The State of Texas executed Robert Sparks on September 25 after the U.S. Supreme Court rejected his final appeal. Although Justice Sonia Sotomayor agreed with the decision to deny a stay of execution, she noted she found it “deeply troubling” that a bailiff was allowed to wear a tie depicting a syringe during Sparks’ trial. Read more in the Texas Tribune.
Sparks was the seventh person put to death in Texas this year and the third in September alone. A total of 16 people have been executed in the United States this year. Seven more executions are scheduled in Texas by the end of 2019.
Original post (9/25/19)
Robert Sparks is scheduled to be executed tonight, September 25, for killing his stepsons, Raeqwon and Harold, in Dallas in 2007. He also killed his wife, Chare Agnew. Sparks reportedly told investigators he believed his wife was poisoning him.
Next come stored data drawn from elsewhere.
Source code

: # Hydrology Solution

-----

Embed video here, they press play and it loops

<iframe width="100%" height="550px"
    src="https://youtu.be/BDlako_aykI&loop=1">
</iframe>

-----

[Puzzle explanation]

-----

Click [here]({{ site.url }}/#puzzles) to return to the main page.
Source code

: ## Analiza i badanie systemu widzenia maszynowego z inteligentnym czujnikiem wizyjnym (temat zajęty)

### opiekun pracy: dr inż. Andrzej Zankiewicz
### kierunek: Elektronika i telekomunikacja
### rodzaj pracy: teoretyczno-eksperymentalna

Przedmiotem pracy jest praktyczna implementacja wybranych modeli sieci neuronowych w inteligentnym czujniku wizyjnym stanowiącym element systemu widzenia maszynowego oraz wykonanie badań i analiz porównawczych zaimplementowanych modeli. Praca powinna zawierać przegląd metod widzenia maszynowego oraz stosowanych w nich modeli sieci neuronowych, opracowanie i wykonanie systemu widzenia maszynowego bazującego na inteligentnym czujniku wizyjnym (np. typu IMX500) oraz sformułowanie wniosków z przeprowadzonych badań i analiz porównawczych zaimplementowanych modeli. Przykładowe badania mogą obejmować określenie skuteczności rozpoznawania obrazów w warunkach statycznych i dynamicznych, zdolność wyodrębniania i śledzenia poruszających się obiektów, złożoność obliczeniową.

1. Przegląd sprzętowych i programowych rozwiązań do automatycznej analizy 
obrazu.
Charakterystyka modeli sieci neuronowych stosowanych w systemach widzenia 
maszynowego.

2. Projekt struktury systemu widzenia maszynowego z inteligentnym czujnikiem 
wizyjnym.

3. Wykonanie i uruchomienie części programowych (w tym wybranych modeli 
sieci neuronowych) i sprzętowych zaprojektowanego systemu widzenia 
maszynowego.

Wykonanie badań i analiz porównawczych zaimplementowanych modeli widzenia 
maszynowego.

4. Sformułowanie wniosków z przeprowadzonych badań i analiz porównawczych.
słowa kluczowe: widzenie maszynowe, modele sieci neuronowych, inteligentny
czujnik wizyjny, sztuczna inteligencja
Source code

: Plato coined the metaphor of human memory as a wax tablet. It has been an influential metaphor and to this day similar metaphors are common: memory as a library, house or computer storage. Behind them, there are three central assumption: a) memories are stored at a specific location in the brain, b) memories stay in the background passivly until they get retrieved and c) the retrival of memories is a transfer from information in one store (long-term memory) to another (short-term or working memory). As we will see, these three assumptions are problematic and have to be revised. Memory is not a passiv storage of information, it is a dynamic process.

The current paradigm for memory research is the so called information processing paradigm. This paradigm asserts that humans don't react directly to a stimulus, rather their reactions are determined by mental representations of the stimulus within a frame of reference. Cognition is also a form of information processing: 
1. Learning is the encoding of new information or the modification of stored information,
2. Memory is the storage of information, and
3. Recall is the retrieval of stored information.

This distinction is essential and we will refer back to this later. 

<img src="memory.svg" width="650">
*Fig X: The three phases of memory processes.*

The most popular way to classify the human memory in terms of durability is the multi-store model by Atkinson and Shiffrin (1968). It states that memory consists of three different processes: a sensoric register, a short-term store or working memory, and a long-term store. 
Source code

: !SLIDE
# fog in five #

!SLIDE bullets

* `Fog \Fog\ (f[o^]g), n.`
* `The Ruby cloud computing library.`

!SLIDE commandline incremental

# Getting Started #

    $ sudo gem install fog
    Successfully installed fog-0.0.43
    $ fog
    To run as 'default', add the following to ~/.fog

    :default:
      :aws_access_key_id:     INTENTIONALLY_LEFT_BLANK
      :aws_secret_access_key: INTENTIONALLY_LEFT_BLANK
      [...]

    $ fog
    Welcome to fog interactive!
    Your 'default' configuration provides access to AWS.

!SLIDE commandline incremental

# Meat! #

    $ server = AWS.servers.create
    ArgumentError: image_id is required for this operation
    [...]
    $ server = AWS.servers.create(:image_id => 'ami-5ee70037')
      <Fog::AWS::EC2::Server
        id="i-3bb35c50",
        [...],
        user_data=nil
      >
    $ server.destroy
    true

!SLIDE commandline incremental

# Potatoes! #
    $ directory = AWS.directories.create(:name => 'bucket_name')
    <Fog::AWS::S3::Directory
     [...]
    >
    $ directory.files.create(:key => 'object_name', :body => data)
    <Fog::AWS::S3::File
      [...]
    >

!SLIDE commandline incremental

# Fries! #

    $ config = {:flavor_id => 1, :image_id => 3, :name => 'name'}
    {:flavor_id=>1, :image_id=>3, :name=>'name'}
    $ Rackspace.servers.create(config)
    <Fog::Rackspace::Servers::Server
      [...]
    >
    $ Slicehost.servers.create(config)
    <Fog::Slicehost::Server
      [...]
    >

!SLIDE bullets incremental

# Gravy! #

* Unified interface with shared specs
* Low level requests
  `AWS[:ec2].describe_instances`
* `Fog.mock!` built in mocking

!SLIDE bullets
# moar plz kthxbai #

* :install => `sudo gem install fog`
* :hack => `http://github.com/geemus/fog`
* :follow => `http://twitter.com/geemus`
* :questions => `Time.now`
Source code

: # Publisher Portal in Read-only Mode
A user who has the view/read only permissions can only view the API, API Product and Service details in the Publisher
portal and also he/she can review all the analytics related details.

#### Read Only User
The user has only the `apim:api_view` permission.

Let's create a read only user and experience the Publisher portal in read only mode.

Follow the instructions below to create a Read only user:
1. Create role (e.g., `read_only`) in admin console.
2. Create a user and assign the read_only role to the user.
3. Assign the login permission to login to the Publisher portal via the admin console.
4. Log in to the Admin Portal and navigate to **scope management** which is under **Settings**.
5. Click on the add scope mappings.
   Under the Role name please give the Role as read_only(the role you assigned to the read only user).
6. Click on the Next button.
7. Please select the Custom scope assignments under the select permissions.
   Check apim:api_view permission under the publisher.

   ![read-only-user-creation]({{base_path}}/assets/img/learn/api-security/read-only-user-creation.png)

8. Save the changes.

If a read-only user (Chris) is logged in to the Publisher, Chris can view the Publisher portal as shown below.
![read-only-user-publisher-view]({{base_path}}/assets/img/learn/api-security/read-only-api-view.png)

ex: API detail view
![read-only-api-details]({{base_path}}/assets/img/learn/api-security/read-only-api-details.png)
On Monday, the Texas Board of Pardons and Paroles rejected his application for clemency and the Texas Court of Criminal Appeals denied his motion for a stay of execution based on a claim of intellectual disability. He still has a final appeal pending before the U.S. Supreme Court. In one claim, Sparks argues that state expert A.P. Merillat provided false testimony regarding his prison classification if a jury chose life without parole rather than a death sentence. Similar claims have been made against Merillat in several other capital cases, leading to at least two overturned death sentences.
A second claim focuses on a bailiff who wore a homemade necktie depicting an image of a syringe during Sparks’ trial.
Read more in the Texas Tribune.
If his execution proceeds, Sparks will be the seventh person put to death in Texas this year and the 61st from Dallas County since 1982. Dallas ranks second only to Harris County in the number of people executed from that county.
Seven more executions are scheduled to take place in Texas by the end of the year.